The Department of Information and Communications Technology (DICT) is spending another P1.2 billion in 2020 to put up new Wi-Fi hotspots that would provide Filipinos free Internet connectivity, according to Makati City representative Luis Campos Jr.
“The amount is on top of the P1.2 billion earmarked this year to build additional access points where Filipinos may freely connect to the Internet via their mobile devices,” Campos, House appropriations committee vice-chairperson, said.
In a report submitted to Congress, the DICT said it has so far installed password-free Wi-Fi hotspots “in 2,330 sites covering all 17 regions across 73 provinces in over 640 municipalities and cities” as of April 1, 2019.
The fresh funding for the Free Internet Wi-Fi Connectivity in Public Places Project is lodged in the DICT budget in the proposed P4.1-trillion General Appropriations Act for 2020, according to Campos.
“Money for the project is being sourced from the Free Public Internet Access Fund,” Campos said.
Managed by the DICT, the fund is being sustained by spectrum user fees collected by the National Telecommunications Commission (NTC), Campos said.
The DICT has been under fire from lawmakers who have criticized the slow roll-out of free Internet in public areas around the country, particularly in state universities and colleges (SUCs).
Sen. Ralph Recto said the program has been plagued by delays even if the government has appropriated almost P8 billion since the project’s inception in 2015.
“If this pace will not accelerate, the target of installing 100,349 sites by 2026 will be impossible to meet,” Recto said. “The free Wi-Fi hotspots project should not crawl like the present speed of Internet in the country.”
Sen.

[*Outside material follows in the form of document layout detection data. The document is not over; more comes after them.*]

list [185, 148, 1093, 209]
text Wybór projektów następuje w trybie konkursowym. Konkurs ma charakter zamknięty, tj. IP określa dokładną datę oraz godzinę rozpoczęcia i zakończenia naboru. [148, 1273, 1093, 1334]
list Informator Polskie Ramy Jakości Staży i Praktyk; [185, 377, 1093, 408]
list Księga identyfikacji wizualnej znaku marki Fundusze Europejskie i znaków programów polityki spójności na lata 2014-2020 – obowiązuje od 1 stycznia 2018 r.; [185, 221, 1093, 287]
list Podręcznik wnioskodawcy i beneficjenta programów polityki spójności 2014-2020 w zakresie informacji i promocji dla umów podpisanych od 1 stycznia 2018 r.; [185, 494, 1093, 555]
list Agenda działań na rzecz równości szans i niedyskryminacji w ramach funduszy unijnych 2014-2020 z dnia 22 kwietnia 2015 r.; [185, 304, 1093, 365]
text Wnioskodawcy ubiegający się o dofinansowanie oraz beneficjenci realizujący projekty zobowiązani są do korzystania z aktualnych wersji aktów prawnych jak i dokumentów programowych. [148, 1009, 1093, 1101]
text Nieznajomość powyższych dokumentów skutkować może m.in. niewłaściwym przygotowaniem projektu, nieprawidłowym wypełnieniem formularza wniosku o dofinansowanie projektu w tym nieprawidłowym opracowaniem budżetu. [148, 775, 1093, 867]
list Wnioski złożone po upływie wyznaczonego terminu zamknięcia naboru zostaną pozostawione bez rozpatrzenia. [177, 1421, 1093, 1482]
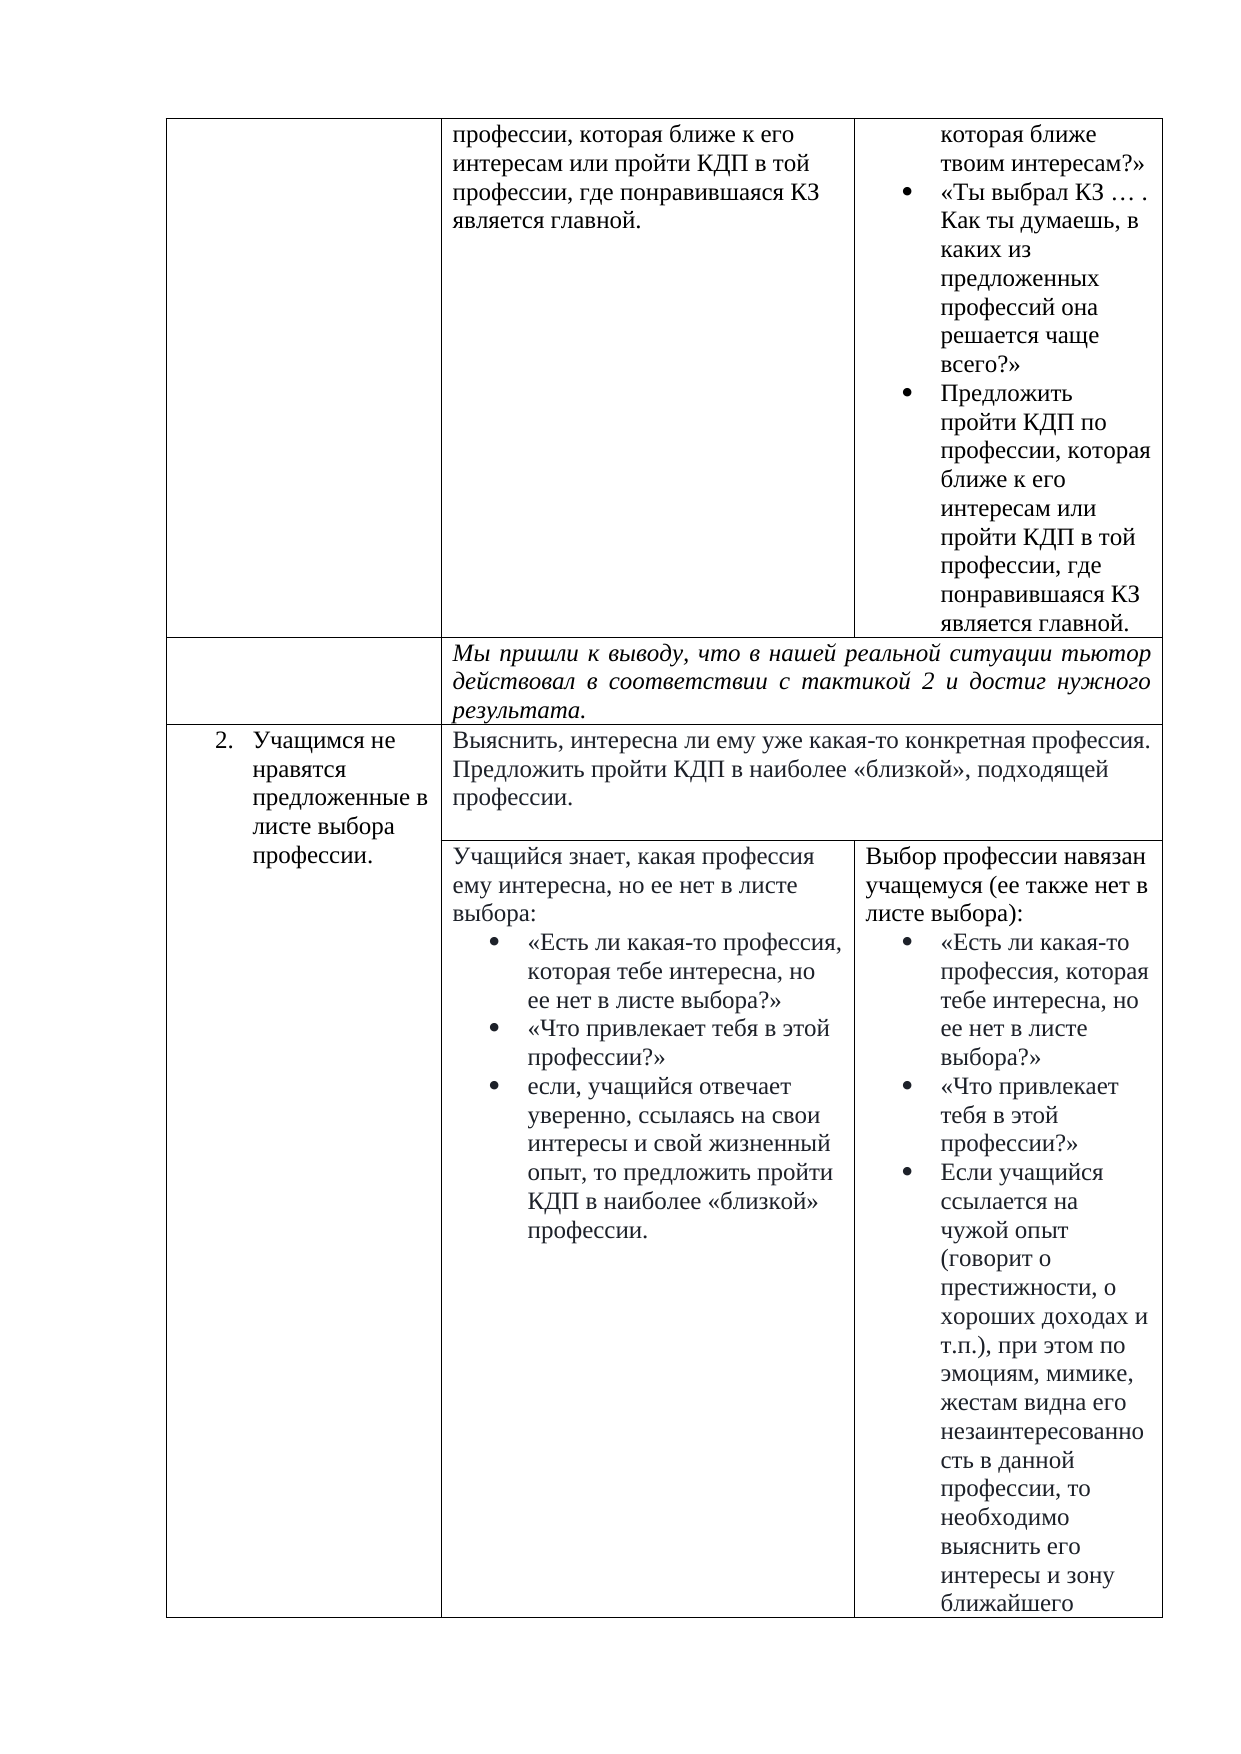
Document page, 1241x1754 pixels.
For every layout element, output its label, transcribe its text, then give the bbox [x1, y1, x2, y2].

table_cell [855, 841, 1162, 1617]
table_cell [442, 841, 854, 1617]
table_cell [167, 638, 441, 724]
table_cell Учащимся не нравятся предложенные в листе выбора профессии. [167, 725, 441, 1617]
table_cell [855, 119, 1162, 637]
table_cell Мы пришли к выводу, что в нашей реальной ситуации тьютор действовал в соответствии с тактикой 2 и достиг нужного результата. [442, 638, 1162, 724]
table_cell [442, 119, 854, 637]
table_cell Выяснить, интересна ли ему уже какая-то конкретная профессия. Предложить пройти КДП в наиболее «близкой», подходящей профессии. [442, 725, 1162, 840]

Sonny Angara, on the other hand, noted that out of the country’s 112 SUCs, only 17 have been installed free Wi-Fi hotspots as of December 2018, based on DICT data submitted to the Senate during the hearings for the 2019 national budget.
“That’s a low 15 percent accomplishment rate,” Angara lamented. “These institutions of higher learning are supposed to be priority areas in the roll-out plan but it appears that they have become last-mile targets.”
Meanwhile, Campos said he is batting for greater overall budgetary support to the three-year-old DICT.
“This early, we have to give the DICT all the funding it needs to immediately advance critical projects, including the National Government Portal, the National Government Data Center and the National Broadband Plan,” Campos said.